→ Work item
In the food irradiation excerpt below, recast the paragraph beginning "Other Asian countries with irradiation facilities" as a short bulleted list that keeps its main facts.

→ Selected excerpt
She suggested that Hong Kong's wet markets would benefit from the technology and cited the example of a street-stall delicacy in Thailand known as nam. Made of raw, minced, preserved pork and chilli shaped into a sausage, it had been notorious for causing stomach upsets until a supermarket chain in the early 1990s started selling an irradiated version which made the dish even more popular.
Other Asian countries with irradiation facilities are China, South Korea, Japan, Indonesia, Vietnam, Bangladesh, Pakistan and India. The California-based firm SureBeam is funding projects in the Philippines to build facilities to improve the life of mangoes so they can be exported to the US by ship.
But other countries, including Australia, have placed a moratorium on food irradiation (although Australia's strict regulations have been modified to allow for the treating of seeds, herbs and nuts).
The Australian government's concerns are shared by Donald Louria, chairman of the University of Medicine and Dentistry of New Jersey's department of preventative medicine and community health.

→ Supplied records
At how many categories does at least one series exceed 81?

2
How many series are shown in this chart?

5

→ Reply
- Other Asian countries with irradiation facilities: China, South Korea, Japan, Indonesia, Vietnam, Bangladesh, Pakistan and India.
- SureBeam, a California-based firm, is funding projects in the Philippines to build facilities.
- The facilities are meant to extend the life of mangoes so they can be shipped to the US.